I should be able to provide a slam-dunk answer to the question of what it means to cook well.  I LOVE food.  I love eating it, cooking it, and discovering it.  I should know the answer without batting an eyelash, as if I were nonchalantly telling you my date of birth.  But the pressure of a Bourdanian-critique and my own ambition-driven mental flogging leave my typing fingers immobile and my creative prose barren.

My love affair with food began well before gastronomy was sexy chic.  I was taught that food was sustenance, something to appease the grumbling in my belly and get me through the day.  But I wanted it to be something more.  Even at an innocent age, I wanted the food to speak to me, to offer up a taste of the unknown and make my heart skip a beat at having discovered something magical and belonging only to me. At restaurants, I would order what I hadn’t tried before because it sounded exotic and inspired (like maple-glazed bacon donuts sound to me today).

As my father’s job took our travels deeper into Southeast Asia, my hunger for finding food that tickled my senses and offered up an almost illicit euphoria grew immensely.  A properly fried krupuk crunching slightly inside my mouth and cutting ever so slightly into my tongue, followed by a spicy, perfectly salted bite of my beloved Indonesian nasi goreng sent my salivary glands into a tailspin.  The juicy, sweet burst of longanisa against the inside of my cheek was a welcome partner to the garlic rice and fried egg already tumbling within my mouth.  I became, at an early prepubescent age, a food whore.

A food whore struggling to find the perfect words to say what it means to cook well.

At a deeper glance, at 4:30 in the Godforsaken a.m., when I’m hoping for J.D.Salinger to take possession of my writing self and it doesn’t come close to happening, I calm the hell down and the answer comes to me.
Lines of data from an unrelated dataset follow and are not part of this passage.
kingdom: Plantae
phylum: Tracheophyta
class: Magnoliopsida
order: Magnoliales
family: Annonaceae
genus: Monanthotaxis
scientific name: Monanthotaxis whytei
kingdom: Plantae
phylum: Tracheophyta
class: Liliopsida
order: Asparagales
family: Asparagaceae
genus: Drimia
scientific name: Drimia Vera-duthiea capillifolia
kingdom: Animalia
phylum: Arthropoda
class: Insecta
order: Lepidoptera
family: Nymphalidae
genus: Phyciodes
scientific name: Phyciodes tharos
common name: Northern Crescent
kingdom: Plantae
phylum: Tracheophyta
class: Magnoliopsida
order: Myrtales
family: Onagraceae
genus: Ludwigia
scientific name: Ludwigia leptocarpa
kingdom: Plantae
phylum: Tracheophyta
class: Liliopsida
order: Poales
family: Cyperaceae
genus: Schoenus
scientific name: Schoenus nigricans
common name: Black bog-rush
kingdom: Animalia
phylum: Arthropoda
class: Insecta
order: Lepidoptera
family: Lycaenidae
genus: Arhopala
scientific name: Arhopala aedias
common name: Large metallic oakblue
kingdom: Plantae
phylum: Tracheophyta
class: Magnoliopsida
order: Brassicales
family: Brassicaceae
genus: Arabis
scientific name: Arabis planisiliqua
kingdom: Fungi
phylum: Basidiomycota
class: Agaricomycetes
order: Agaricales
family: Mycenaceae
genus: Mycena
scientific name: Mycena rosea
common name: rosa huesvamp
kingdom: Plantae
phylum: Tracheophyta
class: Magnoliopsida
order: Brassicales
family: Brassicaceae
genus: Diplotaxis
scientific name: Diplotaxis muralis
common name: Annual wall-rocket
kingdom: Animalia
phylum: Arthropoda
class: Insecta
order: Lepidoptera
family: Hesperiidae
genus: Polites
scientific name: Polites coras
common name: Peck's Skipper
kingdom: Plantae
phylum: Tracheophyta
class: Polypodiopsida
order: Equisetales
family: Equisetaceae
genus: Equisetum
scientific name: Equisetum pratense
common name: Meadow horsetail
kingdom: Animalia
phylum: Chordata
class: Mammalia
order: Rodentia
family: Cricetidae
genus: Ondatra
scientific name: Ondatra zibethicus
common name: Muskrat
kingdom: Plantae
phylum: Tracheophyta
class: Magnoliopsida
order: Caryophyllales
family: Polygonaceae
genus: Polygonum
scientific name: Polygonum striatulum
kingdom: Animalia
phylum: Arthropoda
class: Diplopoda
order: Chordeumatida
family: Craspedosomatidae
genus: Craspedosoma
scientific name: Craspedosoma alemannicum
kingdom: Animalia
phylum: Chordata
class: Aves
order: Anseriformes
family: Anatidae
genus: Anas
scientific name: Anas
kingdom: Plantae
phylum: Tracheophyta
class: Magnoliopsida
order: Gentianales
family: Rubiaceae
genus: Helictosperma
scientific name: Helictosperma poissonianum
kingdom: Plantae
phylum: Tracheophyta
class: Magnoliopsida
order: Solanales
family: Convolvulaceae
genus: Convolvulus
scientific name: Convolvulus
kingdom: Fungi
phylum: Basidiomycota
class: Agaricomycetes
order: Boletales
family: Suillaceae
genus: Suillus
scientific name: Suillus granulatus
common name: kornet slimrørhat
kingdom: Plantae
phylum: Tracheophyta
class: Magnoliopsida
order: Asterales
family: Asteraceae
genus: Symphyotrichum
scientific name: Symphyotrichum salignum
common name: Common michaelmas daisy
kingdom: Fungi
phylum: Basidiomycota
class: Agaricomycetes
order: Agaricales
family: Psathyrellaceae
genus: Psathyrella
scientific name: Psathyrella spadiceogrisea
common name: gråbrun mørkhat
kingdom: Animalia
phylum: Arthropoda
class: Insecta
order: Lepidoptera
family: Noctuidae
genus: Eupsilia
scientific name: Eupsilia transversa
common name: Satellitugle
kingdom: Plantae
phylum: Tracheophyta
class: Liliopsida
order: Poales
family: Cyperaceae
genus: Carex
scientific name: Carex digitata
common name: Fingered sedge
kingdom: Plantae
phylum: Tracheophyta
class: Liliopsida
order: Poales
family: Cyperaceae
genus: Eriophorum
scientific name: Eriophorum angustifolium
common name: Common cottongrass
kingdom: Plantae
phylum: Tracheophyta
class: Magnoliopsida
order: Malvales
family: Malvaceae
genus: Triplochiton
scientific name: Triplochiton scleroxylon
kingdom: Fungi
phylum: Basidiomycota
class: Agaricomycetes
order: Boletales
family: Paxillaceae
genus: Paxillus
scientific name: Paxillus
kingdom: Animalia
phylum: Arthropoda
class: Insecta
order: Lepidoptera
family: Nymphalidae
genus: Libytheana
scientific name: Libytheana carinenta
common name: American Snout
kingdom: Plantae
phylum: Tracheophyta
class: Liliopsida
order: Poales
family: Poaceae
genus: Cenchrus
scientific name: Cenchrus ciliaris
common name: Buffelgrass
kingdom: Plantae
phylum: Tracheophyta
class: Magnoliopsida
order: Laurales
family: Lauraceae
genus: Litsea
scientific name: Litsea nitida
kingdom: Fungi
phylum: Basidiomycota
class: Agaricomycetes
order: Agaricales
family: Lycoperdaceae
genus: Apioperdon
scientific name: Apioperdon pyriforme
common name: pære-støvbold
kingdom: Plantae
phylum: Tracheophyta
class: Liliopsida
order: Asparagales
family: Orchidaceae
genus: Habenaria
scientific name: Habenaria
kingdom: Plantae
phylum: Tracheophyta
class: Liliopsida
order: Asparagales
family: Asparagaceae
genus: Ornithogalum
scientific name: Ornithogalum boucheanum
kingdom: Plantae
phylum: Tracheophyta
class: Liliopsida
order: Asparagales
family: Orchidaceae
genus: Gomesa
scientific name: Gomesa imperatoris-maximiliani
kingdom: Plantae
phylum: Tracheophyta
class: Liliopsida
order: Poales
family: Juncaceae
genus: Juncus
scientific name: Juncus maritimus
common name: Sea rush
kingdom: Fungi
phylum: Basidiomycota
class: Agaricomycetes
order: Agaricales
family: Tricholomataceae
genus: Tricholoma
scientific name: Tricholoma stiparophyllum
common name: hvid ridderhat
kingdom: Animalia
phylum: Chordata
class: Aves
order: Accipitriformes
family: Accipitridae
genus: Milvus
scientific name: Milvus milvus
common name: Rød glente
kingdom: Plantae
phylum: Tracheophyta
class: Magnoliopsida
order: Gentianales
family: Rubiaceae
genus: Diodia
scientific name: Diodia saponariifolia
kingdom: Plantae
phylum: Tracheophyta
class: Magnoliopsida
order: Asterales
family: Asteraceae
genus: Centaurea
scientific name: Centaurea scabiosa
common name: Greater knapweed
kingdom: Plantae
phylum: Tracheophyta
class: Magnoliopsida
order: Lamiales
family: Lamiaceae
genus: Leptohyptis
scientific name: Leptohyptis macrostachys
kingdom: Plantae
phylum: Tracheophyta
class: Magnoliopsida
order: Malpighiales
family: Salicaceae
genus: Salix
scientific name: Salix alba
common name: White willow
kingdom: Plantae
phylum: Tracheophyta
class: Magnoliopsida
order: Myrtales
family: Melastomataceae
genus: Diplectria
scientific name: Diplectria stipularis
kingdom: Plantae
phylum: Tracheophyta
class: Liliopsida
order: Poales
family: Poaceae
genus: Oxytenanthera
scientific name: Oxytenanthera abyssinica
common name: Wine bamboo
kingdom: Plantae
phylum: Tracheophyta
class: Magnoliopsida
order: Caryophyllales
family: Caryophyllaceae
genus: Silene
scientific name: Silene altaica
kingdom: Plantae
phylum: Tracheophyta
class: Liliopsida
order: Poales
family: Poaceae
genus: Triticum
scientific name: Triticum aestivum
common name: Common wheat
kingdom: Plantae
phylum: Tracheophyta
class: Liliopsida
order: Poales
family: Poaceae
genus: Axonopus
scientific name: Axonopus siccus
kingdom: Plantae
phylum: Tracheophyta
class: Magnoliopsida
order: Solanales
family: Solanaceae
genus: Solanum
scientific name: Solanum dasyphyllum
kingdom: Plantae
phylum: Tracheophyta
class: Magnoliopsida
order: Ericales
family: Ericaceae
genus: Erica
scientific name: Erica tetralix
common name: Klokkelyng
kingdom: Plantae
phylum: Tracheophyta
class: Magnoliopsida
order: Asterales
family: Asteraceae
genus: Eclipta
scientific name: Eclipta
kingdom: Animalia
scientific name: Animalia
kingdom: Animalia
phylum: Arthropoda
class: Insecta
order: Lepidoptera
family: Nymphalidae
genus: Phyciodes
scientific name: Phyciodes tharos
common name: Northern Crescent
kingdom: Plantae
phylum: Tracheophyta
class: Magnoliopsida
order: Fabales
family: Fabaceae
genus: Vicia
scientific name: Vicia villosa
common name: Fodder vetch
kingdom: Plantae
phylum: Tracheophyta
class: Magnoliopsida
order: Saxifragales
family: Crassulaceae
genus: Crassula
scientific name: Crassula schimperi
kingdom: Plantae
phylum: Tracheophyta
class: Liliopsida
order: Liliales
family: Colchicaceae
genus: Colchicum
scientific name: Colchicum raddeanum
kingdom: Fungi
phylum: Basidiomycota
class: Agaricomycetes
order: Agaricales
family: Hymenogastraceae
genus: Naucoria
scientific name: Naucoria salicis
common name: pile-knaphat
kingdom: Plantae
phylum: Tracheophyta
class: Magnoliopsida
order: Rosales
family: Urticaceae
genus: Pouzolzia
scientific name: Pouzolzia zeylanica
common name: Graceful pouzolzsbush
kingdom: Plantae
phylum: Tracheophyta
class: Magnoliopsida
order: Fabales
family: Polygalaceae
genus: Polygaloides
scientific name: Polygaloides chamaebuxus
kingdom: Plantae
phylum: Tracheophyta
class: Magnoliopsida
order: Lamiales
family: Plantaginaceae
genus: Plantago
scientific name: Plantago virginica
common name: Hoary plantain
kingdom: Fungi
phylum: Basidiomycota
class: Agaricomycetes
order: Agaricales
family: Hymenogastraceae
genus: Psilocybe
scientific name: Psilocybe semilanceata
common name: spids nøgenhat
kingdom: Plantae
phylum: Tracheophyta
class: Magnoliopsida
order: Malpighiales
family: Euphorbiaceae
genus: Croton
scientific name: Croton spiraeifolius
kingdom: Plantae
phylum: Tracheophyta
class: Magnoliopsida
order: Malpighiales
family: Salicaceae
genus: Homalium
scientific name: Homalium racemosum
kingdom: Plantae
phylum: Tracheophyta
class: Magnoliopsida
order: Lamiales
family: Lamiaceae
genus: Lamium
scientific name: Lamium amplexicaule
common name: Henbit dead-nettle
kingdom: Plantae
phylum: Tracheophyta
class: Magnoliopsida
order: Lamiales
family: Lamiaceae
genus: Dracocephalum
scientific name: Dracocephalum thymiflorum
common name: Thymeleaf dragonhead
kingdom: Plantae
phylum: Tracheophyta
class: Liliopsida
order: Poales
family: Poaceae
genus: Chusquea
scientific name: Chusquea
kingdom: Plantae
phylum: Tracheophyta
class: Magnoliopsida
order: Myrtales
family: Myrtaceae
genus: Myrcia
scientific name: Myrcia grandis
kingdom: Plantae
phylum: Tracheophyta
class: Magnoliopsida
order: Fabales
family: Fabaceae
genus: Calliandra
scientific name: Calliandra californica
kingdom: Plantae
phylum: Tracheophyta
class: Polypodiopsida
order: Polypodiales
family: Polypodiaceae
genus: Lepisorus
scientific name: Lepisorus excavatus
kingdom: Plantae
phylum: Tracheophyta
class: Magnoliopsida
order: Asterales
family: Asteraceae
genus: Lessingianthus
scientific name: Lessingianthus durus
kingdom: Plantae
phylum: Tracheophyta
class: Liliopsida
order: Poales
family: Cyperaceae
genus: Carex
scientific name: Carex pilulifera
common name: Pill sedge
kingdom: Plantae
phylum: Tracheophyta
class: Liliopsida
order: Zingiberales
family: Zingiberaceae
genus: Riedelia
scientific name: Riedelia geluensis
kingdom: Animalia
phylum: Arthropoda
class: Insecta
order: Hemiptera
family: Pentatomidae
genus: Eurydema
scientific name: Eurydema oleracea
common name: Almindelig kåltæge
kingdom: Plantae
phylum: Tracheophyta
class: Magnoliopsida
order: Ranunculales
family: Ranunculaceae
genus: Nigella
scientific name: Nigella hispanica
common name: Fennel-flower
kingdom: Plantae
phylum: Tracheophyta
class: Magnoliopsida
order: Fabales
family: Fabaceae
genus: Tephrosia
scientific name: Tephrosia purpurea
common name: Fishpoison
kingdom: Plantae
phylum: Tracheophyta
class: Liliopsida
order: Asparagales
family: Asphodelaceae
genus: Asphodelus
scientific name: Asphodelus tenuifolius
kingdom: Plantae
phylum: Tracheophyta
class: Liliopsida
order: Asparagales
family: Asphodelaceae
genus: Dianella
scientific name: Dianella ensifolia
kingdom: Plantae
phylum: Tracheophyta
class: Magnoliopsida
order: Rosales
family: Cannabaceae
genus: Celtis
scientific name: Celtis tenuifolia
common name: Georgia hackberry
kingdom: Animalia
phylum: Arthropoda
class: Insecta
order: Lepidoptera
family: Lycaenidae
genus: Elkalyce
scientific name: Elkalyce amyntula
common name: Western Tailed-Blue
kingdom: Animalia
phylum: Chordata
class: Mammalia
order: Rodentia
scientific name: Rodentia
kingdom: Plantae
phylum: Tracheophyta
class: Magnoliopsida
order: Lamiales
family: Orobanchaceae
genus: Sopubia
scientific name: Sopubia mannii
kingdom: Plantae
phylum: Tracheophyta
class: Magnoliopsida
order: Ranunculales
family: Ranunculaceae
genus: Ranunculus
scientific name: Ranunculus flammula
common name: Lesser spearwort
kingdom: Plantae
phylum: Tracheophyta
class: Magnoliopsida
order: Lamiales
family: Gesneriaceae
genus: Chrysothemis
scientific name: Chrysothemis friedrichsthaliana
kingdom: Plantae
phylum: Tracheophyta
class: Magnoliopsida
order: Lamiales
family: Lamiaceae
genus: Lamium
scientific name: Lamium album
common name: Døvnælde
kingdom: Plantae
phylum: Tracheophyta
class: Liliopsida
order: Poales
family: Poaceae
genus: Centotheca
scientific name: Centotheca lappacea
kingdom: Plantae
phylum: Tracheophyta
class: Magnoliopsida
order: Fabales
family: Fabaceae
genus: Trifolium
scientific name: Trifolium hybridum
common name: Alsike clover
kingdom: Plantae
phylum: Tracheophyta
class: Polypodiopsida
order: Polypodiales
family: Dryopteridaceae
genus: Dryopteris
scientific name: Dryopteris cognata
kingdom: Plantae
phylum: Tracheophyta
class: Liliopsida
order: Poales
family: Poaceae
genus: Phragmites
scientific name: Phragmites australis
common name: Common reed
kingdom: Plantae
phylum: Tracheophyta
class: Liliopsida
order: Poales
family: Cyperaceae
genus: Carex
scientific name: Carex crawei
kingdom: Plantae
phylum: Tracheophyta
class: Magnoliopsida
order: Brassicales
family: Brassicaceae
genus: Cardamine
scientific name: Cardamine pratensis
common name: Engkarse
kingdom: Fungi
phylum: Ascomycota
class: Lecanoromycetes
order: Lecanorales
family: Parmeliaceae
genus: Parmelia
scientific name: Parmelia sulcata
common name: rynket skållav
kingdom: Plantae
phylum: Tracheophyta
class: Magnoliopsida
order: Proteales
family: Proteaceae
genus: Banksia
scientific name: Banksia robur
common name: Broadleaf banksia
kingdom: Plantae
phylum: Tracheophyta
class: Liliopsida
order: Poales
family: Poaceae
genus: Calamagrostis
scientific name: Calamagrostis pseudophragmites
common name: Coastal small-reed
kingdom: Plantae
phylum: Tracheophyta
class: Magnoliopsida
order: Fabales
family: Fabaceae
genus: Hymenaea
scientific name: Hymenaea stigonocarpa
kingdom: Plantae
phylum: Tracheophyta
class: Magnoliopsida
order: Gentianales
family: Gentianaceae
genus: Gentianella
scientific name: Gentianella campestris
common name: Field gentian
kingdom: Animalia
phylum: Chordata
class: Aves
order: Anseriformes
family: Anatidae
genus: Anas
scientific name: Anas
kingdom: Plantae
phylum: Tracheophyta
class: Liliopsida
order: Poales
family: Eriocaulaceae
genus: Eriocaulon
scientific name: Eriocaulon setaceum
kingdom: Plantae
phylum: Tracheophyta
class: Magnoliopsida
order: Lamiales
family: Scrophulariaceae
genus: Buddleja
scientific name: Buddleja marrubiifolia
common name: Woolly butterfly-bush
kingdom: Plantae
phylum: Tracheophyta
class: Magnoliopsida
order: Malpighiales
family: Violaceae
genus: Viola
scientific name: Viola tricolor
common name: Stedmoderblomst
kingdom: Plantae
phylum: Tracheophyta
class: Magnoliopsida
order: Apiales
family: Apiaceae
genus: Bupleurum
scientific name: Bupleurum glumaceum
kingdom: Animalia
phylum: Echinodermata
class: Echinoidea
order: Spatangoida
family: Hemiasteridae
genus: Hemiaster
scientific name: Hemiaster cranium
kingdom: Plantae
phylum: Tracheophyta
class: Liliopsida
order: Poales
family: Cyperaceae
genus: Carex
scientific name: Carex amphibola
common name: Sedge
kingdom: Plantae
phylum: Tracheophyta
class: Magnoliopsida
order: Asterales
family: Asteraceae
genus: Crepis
We cook well because we can.  We embark on a culinary adventure in the kitchen, whether it is on a daily basis to feed a starving, overworked family or on that special occasion to impress your equally food-obsessed friends, because we have the skills and the means.  So why the hell not do it well?

The ability to wield and manipulate the simplest of ingredients to concoct the most complex of tastes goes beyond such carnal feelings as love, desire, and passion.   Cooking well fills our soul with a healthy dose of accomplishment and pride that spills over into the food we cook.  It is a glimpse into who we are at that precise moment.  In a world that shoves us in to all sorts of gut wrenching mediocrity, eating and cooking well are simple acts of taking everyday life by the cojones and saying, “Screw you.  This is going to be f***ing extraordinary.”